Using the data that follows, give the number of lines in which the word "პირი" occurs. Write only the number.

*** Opening Records shown ***

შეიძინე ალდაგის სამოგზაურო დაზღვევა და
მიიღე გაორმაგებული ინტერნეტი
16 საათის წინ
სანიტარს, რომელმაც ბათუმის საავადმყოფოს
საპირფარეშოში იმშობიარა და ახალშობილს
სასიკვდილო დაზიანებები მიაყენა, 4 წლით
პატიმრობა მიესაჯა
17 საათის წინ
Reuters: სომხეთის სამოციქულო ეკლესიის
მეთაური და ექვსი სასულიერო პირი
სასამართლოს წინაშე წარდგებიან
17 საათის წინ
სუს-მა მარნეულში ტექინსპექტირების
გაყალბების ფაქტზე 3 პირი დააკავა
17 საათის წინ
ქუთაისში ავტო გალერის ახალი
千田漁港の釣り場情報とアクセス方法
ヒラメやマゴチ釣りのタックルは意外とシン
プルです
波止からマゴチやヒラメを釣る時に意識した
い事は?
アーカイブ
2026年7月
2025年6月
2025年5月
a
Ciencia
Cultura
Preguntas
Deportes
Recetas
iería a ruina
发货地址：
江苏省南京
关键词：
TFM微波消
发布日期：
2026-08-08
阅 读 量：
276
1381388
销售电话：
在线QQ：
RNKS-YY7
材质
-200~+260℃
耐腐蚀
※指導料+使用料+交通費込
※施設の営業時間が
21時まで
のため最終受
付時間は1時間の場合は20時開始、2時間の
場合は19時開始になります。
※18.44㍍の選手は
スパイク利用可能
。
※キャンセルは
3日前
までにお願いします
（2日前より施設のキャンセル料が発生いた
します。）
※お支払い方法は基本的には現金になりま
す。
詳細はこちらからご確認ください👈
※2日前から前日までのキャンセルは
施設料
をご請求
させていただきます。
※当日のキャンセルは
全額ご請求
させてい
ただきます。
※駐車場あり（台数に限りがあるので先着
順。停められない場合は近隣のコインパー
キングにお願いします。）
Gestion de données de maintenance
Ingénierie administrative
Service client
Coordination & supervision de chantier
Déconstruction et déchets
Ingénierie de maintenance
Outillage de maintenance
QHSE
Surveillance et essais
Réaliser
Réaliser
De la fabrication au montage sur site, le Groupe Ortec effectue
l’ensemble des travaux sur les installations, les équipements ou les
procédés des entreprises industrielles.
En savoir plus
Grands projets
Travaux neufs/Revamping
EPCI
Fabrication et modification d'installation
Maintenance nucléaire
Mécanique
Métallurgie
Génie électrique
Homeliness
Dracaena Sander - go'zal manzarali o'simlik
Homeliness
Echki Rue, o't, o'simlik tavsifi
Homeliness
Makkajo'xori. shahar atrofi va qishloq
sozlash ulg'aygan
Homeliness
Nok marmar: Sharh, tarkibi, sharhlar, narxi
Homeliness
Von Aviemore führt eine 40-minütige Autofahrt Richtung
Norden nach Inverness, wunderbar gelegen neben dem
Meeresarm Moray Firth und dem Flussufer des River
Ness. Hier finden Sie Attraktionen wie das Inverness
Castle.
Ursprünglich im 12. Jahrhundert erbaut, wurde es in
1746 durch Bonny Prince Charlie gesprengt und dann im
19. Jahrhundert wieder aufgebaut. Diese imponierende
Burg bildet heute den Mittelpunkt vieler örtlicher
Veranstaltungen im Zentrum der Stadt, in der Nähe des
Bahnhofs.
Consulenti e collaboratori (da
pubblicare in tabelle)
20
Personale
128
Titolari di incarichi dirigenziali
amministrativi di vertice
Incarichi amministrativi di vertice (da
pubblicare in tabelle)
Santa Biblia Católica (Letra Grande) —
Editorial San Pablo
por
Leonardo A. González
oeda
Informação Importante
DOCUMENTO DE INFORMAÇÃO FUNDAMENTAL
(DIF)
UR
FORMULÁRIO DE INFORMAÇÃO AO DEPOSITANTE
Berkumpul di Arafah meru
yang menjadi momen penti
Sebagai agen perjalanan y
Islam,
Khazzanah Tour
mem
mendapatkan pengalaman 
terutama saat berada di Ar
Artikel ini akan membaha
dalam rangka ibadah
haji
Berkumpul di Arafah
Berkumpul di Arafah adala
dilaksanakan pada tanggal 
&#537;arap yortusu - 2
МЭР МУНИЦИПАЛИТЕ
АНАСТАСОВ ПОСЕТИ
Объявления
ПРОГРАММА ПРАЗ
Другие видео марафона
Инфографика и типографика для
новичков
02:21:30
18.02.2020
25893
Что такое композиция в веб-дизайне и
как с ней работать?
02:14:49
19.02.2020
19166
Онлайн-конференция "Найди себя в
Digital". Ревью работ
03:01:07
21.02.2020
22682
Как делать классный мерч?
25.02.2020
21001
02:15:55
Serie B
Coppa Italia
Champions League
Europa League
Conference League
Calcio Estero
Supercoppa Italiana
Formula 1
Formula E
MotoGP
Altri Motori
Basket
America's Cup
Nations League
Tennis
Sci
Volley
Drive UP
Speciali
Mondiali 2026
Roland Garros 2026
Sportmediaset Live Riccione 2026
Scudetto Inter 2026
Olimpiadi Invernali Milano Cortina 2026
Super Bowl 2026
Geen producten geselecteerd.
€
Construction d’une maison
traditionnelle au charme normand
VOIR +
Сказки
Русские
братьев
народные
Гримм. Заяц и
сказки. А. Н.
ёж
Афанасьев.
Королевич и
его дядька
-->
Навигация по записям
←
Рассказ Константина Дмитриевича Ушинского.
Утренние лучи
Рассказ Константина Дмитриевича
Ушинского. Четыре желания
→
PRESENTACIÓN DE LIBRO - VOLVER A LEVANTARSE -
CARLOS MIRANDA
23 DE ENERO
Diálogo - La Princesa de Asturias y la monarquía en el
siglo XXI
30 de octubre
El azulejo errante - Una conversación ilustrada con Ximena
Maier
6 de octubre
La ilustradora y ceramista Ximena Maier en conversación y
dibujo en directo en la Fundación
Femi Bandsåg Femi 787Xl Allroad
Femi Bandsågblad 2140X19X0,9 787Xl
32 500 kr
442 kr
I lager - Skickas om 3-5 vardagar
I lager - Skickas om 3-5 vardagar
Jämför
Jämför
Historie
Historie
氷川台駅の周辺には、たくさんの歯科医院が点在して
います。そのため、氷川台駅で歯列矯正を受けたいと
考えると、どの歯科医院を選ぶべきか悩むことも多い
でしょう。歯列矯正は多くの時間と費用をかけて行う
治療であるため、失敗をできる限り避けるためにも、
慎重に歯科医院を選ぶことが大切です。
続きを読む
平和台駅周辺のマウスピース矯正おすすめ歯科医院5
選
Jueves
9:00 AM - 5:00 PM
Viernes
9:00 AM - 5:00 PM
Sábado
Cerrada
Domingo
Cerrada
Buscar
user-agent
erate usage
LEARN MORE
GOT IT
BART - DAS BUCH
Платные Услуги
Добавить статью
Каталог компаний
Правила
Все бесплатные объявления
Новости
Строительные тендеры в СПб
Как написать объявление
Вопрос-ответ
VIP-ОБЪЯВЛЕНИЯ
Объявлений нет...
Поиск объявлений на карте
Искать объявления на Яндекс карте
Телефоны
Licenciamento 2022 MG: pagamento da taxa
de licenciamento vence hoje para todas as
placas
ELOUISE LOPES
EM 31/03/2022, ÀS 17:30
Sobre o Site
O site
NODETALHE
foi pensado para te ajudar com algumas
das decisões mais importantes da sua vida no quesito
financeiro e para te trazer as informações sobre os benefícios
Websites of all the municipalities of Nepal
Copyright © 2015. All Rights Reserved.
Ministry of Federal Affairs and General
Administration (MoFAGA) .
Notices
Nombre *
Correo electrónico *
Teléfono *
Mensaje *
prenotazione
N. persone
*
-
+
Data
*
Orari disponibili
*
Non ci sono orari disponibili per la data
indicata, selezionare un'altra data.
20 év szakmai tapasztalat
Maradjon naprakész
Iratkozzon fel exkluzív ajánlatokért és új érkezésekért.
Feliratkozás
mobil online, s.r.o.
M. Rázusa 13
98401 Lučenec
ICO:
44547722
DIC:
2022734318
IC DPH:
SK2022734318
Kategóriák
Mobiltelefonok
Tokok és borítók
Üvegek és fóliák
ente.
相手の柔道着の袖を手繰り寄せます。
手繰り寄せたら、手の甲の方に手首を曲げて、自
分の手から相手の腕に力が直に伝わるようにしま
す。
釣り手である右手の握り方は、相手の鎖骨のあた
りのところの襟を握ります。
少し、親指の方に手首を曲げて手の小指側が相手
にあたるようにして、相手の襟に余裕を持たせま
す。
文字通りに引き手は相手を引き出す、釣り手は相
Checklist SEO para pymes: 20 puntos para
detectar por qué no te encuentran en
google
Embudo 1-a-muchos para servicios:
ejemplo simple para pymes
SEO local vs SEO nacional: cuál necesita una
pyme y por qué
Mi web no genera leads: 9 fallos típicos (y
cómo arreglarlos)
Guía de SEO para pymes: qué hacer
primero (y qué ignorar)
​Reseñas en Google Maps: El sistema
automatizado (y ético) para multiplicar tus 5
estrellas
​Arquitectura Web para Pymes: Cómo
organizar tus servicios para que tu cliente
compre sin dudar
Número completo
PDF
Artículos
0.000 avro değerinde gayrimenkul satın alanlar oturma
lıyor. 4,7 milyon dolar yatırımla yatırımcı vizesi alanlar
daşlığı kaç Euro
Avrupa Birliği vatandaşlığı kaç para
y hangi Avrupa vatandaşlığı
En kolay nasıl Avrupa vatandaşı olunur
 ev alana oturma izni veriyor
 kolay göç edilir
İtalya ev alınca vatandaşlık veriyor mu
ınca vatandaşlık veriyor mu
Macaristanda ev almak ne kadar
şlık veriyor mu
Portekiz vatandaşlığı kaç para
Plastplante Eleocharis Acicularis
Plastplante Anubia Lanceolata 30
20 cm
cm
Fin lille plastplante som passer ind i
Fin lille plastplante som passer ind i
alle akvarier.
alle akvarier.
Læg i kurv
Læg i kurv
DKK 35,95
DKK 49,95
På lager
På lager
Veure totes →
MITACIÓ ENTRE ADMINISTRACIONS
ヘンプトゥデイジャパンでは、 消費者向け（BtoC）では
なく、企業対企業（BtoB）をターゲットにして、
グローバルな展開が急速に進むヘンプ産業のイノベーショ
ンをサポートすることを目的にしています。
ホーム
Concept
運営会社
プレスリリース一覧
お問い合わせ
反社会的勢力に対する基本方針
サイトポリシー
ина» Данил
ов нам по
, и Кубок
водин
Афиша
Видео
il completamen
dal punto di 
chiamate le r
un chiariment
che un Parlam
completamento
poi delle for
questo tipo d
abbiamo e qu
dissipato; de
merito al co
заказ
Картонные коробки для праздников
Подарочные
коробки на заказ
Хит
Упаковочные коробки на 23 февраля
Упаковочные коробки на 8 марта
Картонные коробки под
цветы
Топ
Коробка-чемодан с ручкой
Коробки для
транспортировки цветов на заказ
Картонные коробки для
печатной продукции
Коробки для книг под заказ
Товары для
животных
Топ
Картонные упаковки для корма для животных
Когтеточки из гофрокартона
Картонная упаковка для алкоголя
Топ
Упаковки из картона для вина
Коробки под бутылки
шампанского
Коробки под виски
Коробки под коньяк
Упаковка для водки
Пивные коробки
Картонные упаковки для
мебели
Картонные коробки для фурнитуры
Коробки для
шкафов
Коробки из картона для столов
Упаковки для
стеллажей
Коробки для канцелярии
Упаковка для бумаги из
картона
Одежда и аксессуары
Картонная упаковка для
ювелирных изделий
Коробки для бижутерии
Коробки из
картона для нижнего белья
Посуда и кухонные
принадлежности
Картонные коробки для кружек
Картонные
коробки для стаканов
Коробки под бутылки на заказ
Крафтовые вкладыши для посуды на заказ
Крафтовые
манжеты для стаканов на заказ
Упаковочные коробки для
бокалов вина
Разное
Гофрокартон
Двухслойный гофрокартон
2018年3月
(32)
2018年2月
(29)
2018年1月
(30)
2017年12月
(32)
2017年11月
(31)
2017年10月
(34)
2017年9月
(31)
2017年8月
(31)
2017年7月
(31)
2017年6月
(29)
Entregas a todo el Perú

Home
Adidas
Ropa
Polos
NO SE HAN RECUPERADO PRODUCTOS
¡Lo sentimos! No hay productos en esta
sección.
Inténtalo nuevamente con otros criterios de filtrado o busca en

*** Closing Records shown ***

◆ **Problem solution**
2